Generation of disease-relevant neurons from human pluripotent stem cells

Abstract

This thesis describes investigations into exogenous factors that influence fate-choices during human pluripotent stem cell (PSC) differentiation in vitro. I describe novel growth factor environments and small molecule regimes that provide patterning signals enabling directed differentiation of human PSCs towards biomedically relevant neurons. I provide evidence that the TGFβ growth factor Activin can promote ventral telencephalic differentiation. Small adjustments in Activin administration can produce an over-representation of forebrain derived medium spiny neurons and cortical interneurons, with significance in Huntington’s disease and epilepsy respectively. Additionally, I manipulate the earliest growth factor environments of PSC differentiation to lead to broad changes in rostro-caudal patterning.

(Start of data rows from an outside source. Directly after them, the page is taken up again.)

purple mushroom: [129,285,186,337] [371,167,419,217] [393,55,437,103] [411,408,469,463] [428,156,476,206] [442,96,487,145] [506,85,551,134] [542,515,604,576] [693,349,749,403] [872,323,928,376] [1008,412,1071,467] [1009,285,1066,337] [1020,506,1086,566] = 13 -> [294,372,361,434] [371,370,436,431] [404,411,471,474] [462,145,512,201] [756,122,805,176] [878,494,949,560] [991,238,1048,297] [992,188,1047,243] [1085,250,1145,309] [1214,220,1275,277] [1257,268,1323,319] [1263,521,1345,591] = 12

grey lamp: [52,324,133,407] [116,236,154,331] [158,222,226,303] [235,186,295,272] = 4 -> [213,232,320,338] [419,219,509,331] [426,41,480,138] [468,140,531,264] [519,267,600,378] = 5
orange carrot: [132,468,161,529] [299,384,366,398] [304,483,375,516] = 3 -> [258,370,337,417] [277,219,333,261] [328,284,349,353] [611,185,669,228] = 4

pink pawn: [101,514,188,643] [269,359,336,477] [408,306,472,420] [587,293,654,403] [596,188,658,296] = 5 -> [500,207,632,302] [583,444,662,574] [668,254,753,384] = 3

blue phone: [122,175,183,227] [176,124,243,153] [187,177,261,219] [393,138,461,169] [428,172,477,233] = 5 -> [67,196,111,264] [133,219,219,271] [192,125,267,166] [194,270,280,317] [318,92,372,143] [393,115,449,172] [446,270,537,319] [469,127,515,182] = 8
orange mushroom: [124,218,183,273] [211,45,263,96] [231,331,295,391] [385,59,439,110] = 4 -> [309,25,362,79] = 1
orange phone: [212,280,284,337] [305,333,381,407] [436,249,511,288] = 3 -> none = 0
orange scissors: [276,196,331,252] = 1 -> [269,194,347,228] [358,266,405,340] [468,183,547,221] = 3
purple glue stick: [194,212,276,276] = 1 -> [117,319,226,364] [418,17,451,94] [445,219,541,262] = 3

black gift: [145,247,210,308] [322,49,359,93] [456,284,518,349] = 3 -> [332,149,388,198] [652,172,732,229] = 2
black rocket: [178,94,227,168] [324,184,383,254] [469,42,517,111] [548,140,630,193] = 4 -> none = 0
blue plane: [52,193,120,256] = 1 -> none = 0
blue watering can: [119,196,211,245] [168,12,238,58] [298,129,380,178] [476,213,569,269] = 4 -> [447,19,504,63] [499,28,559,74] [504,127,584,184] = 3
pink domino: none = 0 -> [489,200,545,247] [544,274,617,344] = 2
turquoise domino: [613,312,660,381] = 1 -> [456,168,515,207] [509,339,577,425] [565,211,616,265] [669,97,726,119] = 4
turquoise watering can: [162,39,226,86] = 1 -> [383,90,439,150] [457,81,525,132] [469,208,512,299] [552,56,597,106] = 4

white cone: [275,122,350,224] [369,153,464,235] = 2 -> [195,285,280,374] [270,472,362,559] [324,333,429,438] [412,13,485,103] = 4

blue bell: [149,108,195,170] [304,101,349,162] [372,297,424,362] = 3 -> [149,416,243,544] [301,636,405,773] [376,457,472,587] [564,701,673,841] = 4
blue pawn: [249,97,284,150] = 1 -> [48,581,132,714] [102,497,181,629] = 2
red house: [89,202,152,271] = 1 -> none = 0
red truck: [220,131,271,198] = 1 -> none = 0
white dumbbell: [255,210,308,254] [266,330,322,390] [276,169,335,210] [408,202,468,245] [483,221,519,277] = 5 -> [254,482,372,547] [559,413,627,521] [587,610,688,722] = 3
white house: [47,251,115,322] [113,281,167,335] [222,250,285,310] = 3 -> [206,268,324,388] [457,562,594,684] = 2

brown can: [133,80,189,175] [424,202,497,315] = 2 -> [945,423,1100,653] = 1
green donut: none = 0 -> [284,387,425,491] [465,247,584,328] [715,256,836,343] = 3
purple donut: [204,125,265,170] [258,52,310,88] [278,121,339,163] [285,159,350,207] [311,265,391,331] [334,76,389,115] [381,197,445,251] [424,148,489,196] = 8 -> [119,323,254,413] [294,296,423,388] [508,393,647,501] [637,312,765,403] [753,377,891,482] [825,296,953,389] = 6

Inhibiting FGF signalling leads to a midbrain-like phenotype that can be further differentiated towards a ventral midbrain dopaminergic fate, a cell type that degenerates in Parkinson’s disease. Our novel manipulations and differentiation protocols provide insights into early events in human development, which would otherwise be impossible to study. This logic can also be applied to investigate diseased states during human development and ageing via use of disease-specific cell lines. The mature neurons produced may provide a tool that can be applied to large-scale drug screening assays and toxicology testing as well as having the potential for cell based therapies in future years.